Im Grunde hatte Jeremy Hunt von Anfang kaum eine Chance. Sein Spitzname lautet „Theresa in Hosen“: Er war, wie die Noch-Premierministerin May, im Referendum ein „Remainer“, der für den Verbleib in der EU gestimmt hatte. So etwas vergisst – oder verzeiht – die Basis nicht. Beim Parteivolk der Konservativen ist die Radikalisierung weit vorangeschritten. Wären zu Zeiten des Referendums noch viele Torys mit einem Austritt aus der EU nach dem Norwegen-Modell zufrieden gewesen, so muss es heute ein möglichst harter Brexit sein, womöglich auch ein No-Deal-Brexit, ein ungeregelter Austritt. Nichts auf der Welt scheint wichtiger für die Mitglieder der Konservativen Partei, als dass der Austritt am 31. Oktober auch tatsächlich erfolgt. Wie eine Umfrage zeigt, will eine Mehrheit von ihnen den Brexit, selbst wenn er zu einem Auseinanderbrechen des Vereinigten Königreichs, zu schwerem Schaden für die Wirtschaft und zur Zerstörung der Konservativen Partei selbst führen würde.

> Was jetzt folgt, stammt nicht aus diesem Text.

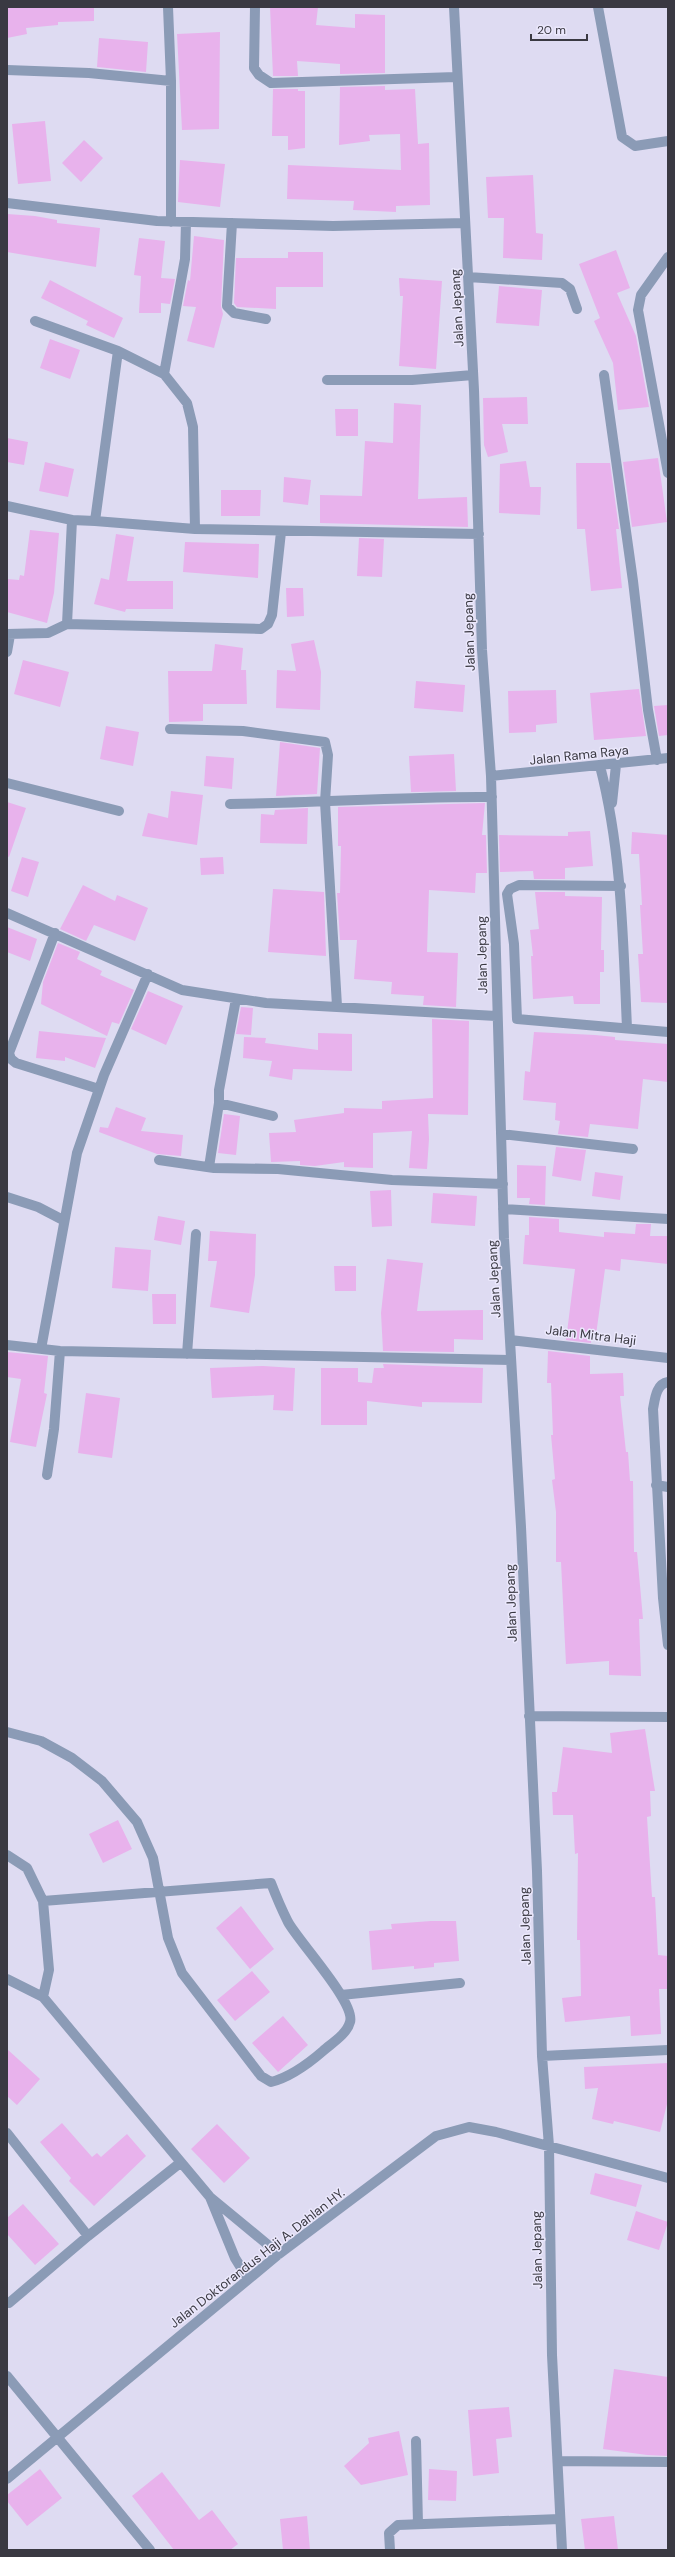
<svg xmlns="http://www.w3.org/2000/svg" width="675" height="2557" font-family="'DM Sans',sans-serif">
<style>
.building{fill:#e8b2ec}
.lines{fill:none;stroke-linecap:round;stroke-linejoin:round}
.minor{stroke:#8b9bb6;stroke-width:10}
.labels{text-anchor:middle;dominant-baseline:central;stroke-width:3;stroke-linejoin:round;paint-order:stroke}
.street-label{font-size:13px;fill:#3a3942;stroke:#ebe8fc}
</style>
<rect width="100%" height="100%" fill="#dedbf2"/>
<path class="building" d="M7,7H94V21L58,22V25L26,28L27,34L7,38Z
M270,7H318L316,25L355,28V14L385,15V73L340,74V64L297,61L298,76H273Z
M220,32L219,129L182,130L177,34Z
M99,38L148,42L146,72L97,67Z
M385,86V90L415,89L418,144L429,143L430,205L396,206V212L353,210L354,201L287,199L288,165L401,170L400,134L369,135L370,141L339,145L340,87Z
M273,89H298V91H305V148L288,150V136H272Z
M45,121L51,181L18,184L12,124Z
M84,140L103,158L81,182L62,163Z
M180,160L225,164L220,207L178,202Z
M533,175L536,233L543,234L542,260L503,258L504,218H488L486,177Z
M7,214L35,216L57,220V223L100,228L96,267L7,252Z
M194,236L224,240L221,306L223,314L214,348L187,341L196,307L183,306L188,280L190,281Z
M139,238L165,241L161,278L175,279L170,304L161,303V313H139L141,276L134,275Z
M616,250L630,288L617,293L636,336L649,407L618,410L613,363L594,321L600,318L579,264Z
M288,252H323V287H276V309L237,307L234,303L236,258H288Z
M399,278L442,281L436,369L399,366L403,296H400Z
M50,280L123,318L114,338L86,325L88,321L41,298Z
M499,286L542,290L539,326L496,323Z
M50,339L80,350L70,379L40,368Z
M527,397L528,424H502L508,452L488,457L484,445L483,398Z
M394,403L421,405L418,499L467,497L468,527L320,523V495L362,496L365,441L393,443Z
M335,409H358V436H336Z
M7,438L28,442L24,465L7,462Z
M658,458L667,522L632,527L623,462Z
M526,461L530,487H541L540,515L499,513L500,464Z
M45,462L74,469L68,497L39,491Z
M576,463H610L619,529H616L622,588L591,591L585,529H577Z
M284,477L311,480L308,505L283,502Z
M221,490H261L260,516H221Z
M30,530L59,533L54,593L47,623L7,612V579L19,580L20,575L24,576Z
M116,534L134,537L127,581H173V609H126L125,612L94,604L101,578L109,580Z
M359,538L384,539L382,577L357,576Z
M185,542L259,544L258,578L183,572Z
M286,588H303L304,616L287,617Z
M314,640L321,672L320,710L276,708L277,670L296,671L291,644Z
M215,644L243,648L241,670H246L247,704H203V721L169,722L168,671H212Z
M23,660L69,672L60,707L14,694Z
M416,681L465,685L463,712L414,708Z
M639,689L646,736L594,740L590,693Z
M556,690L557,723L536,725V732L509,733L508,691Z
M668,705V735L659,736L654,706Z
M106,726L139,732L133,766L100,759Z
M280,742L320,748L317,794L276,796Z
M454,754L456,791L411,792L409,756Z
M206,756L234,758L232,789L204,786Z
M171,791L203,795L197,845L142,836L148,813L168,818Z
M7,802L26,808L9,857L7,856Z
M485,803L482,835H486L487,873H476L475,893L429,890L427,952L458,953L456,1007L423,1005L424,996L391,994L392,982L354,979L357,940H340L337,893H340L341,846H338V807Z
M308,808L307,844L260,843L261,814L274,815L275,810Z
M590,831L593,866L565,868V879H534L533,871L500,872L499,835L568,836V832Z
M632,832L668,835V1003L641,1002L638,954H643L640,905H642L639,854H631Z
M22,857L39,862L28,897L11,891Z
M223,857L224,874L201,875L200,858Z
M83,885L115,901L117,895L148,908L135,941L94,925L86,941L60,929Z
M273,889L324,892L326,956L268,952Z
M535,892H565V896L602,897L601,950H604V972H600V1004H574L573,996L533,999L531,956H533L530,930L539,929Z
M7,927L37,939L30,961L7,952Z
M58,943L80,952L77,959L102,971L100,975L134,990L119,1024L112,1022L107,1036L41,1004L43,982Z
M148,991L183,1006L166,1045L131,1029Z
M241,1007L253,1008L251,1035L236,1034Z
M432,1019L469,1021L468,1115L428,1114L429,1139L427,1169L409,1168L412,1131L373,1133V1168L344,1167V1162L315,1166L300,1165V1161L271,1162L269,1133L296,1132L294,1120L344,1113V1108L382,1109V1101L433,1098Z
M39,1031L106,1038L95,1068L65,1057V1061L36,1058Z
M534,1032L595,1035L615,1037V1040L668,1044V1082L643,1079L638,1129L590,1124L588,1137L558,1134L560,1121L555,1120L556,1103L523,1100L525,1071L530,1072Z
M318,1033L352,1034V1071L293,1069L292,1080L269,1076L272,1061L243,1058L244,1037L266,1038L265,1043L318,1050Z
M116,1107L146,1118L141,1131L183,1135L181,1156L157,1154L99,1132L100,1127L108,1128Z
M224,1114L240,1116L236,1155L218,1153Z
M556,1147L586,1150L581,1181L552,1176Z
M517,1165L546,1166L545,1205L529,1204L530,1198H517Z
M595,1172L623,1176L620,1200L592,1196Z
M391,1190L392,1226L372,1227L370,1191Z
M433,1193L477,1196L475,1226L431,1223Z
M158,1216L185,1221L181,1245L154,1240Z
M529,1217L559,1219V1232L604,1237V1232L635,1234L636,1224H651L650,1236H668V1264L621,1259L620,1271L605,1269L596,1335L591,1334V1343L566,1340L575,1269L523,1264L525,1235H529Z
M210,1231L256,1234L255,1275L249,1313L210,1307L217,1261H208Z
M115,1247L151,1250L148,1291L112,1288Z
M387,1259L423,1263L417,1311L483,1310V1340L454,1339V1352L383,1351L381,1313Z
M334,1266H356V1291H335Z
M152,1294H176V1324H153Z
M548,1351L590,1356V1374L623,1373L624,1396H620L626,1452H628L630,1481H633L634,1552H637L643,1619H639L641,1676L609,1675V1661L566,1664L561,1562H556V1512L552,1480L555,1479L551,1435H553L551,1383H547Z
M7,1352L48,1356L44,1393L47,1394L36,1447L10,1442L21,1379L7,1377Z
M383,1364L483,1368L482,1403L422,1402V1407L367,1401V1425H321V1368H358V1382L372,1383L374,1368H384Z
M263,1366L295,1368L293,1411L273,1410L274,1395L212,1398L210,1368Z
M86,1393L120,1398L112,1458L78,1453Z
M645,1729L655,1791H650L651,1816L647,1817L652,1897H655L658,1955L668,1956V1989H659L661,2034L631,2036L630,2016L565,2022L562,1998L581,1996L580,1940H577L578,1853L575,1854L573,1815H553L552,1792H557L563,1747L612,1753L610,1733Z
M118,1820L132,1849L103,1863L89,1834Z
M241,1906L274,1949L250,1969L216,1928Z
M431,1921H456L459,1961L434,1963V1967L414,1969V1966L372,1970L369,1931L392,1929L391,1924Z
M252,1971L270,1992L235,2021L217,2000Z
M283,2016L308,2045L278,2072L252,2043Z
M7,2049L40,2079L17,2105L7,2096Z
M668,2063V2100L660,2132L614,2121L613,2124L592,2119L598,2088L585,2089L584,2067Z
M62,2123L92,2157L97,2153L101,2157L127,2134L146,2156L94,2206L69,2181L71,2178L40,2142Z
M217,2124L250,2158L224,2183L191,2149Z
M595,2173L642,2185L636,2207L590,2194Z
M23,2204L59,2244L35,2265L7,2234V2218Z
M636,2211L668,2222L659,2250L627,2240Z
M614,2369L668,2377V2456L647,2455L603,2449Z
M509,2407L512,2437L496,2439L499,2473L473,2476L468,2410Z
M399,2431L408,2475L361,2485L344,2466L369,2443L368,2438Z
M40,2469L62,2498L27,2526L7,2501V2495Z
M429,2469L457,2471L456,2501L428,2500Z
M162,2472L199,2520L212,2510L238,2544L230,2550H174L132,2496Z
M307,2516L310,2550H283L280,2519Z
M614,2516L618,2550H585L581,2519Z"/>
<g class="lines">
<path class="minor" d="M168,7L171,81V222
M255,7L254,68L259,75L271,83L456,77
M454,7L474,390L482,650L491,776L504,1239L521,1527L537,1871L542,2056L549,2146L552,2355L562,2550
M598,7L622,137L635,146L668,141
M7,70L89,73L171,81
M7,203L157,221L333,226L465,223
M186,222L185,259L164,374L187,403L193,427L195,529L479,534
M232,223L227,306L234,313L266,319
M668,257L641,295L638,310L668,473
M468,277L562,283L570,289L577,309
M35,321L118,351L95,521L195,529
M118,351L164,374
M604,375L633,581L648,710L657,760
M327,380H412L473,375
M7,506L72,520
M67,624L72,520L95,521
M7,634L48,633L67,624L261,629L268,624L272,615L281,532
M7,652L10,635
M170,729L243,731L325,742L328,755L325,802L337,1006
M600,766C622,852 623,940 627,1028
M491,776L668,758
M7,783L119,811
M612,803L616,765
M230,804C318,803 405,796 492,797
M621,886L519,885L510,889L507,894L514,944L517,1019L668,1032
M7,913L182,990L266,1003L496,1016
M55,933L9,1053L11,1059L16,1063L99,1089
M236,999L219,1090V1103L273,1116
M501,1134L633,1149
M159,1160L214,1168L278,1169L392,1180L503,1184
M209,1167L219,1103
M7,1197L38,1207L63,1220
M503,1209L668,1219
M510,1340L668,1358
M7,1345L60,1351L511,1360
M41,1349L77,1153L104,1075L148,974
M187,1354L196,1234
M668,1382C656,1384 655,1399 653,1409L663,1598L668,1645
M47,1475L54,1429L60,1351
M656,1485L668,1487
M529,1716L668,1717
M7,1732L41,1741L72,1758L102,1781L137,1822L153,1858L168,1938L182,1973L261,2076L271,2082C291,2077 308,2064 323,2051C332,2043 347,2034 350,2022C356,2003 299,1942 288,1922C282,1910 276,1896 271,1883L43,1901
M7,1855L27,1868L43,1901L49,1970L43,1997
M7,1979L43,1997L210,2197L279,2254
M341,1995L460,1983
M542,2056L668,2050
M7,2133L88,2236
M210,2197L235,2258L248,2279
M9,2303L88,2236L180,2163
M7,2376L150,2550
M416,2441L418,2524
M558,2461L668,2462
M7,2479L279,2254L436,2136L469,2127L496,2132L668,2178
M390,2550L389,2533L398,2525L560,2519"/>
</g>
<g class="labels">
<g class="street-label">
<text transform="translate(457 308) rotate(-93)">Jalan Jepang</text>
<text transform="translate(469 632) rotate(-92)">Jalan Jepang</text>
<text transform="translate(579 755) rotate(-6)">Jalan Rama Raya</text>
<text transform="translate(482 955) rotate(-91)">Jalan Jepang</text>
<text transform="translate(494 1279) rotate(-93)">Jalan Jepang</text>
<text transform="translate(591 1335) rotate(7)">Jalan Mitra Haji</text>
<text transform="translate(511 1603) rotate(-92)">Jalan Jepang</text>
<text transform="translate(525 1926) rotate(-92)">Jalan Jepang</text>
<text transform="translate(537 2250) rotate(-91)">Jalan Jepang</text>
<text transform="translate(257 2258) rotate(-38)">Jalan Doktorandus Haji A. Dahlan HY.</text>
</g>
</g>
<rect width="675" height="2557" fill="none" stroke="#3a3942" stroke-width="16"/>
<path d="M531 34v6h56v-6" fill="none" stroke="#3a3942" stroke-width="2"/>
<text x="537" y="34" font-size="12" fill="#3a3942" stroke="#ebe8fc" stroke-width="3" paint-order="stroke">20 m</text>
</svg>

Und Boris Johnson bedient diese Klientel passgenau. Er hat einen „Do-or-Die“-Brexit zum 31. Oktober angekündigt. Alles oder nichts, ausgestiegen wird auf jeden Fall, eine weitere Verlängerung soll es nicht geben. Johnson verfolgt eine Tabula-Rasa-Strategie. Er will als derjenige Politiker in die Geschichtsbücher eingehen, der Großbritannien aus der EU geführt hat. Mit seinem Halloween-Brexit, komme was wolle, will er vollendete Tatsachen schaffen. Um die Konsequenzen kann man sich dann später kümmern. Der Blondschopf behauptet dabei, dass die Chancen eines No-Deals bei „eins zu einer Million“ liegen würden. Denn er wolle, sobald er ins Amt gekommen sei, Gespräche mit Brüssel aufnehmen, um das Austrittsabkommen wieder aufzuschnüren. Johnson verlangt Änderungen beim sogenannten Backstop, der eine harte Grenze zwischen Nordirland und der Irischen Republik verhindern soll. Auch will er erst dann die vereinbarten finanziellen Verbindlichkeiten Großbritanniens von rund 43 Milliarden Euro zahlen, wenn die EU ihm einen besseren Deal anbietet: „Um einen guten Vertrag zu bekommen“, tönte er, „ist Geld ein großartiges Lösungsmittel und Schmierstoff.“

Mit seiner harten Linie liegt Johnson bei den Parteimitgliedern richtig. Ob er realistische Chancen hat, Gehör in Brüssel zu finden, steht auf einem anderen Blatt. EU-Chefunterhändler Michel Barnier, Kommissionspräsident Jean-Claude Juncker und EU-Ratspräsident Donald Tusk haben wiederholt unterstrichen, dass der Austrittsvertrag nicht nachverhandelt werden kann. Könnte es sein, dass Johnson einknicken wird? Optimisten hoffen, dass sich der 55-Jährige als „knetbar“ erweist. Denn Boris war in der Vergangenheit oft ein politisches Chamäleon, das seine Positionen geschmeidig ändern konnte. Die Hoffnung ist, dass ein Premierminister Johnson die harsche Realität der Konsequenzen eines harten Brexit erkennt und umsteuert. Der reine Überlebenstrieb mag ihn leiten. Mit einer No-Deal-Strategie riskiert Johnson, dass ihm das Unterhaus das Misstrauen ausspricht. Er könnte, wenn er vor dem 31. Oktober abgewählt würde, zum Premierminister mit der kürzesten Amtszeit werden. Der vorherige Rekordhalter war George Canning mit 119 Tagen im Job. Der starb aber an an einer Lungenentzündung.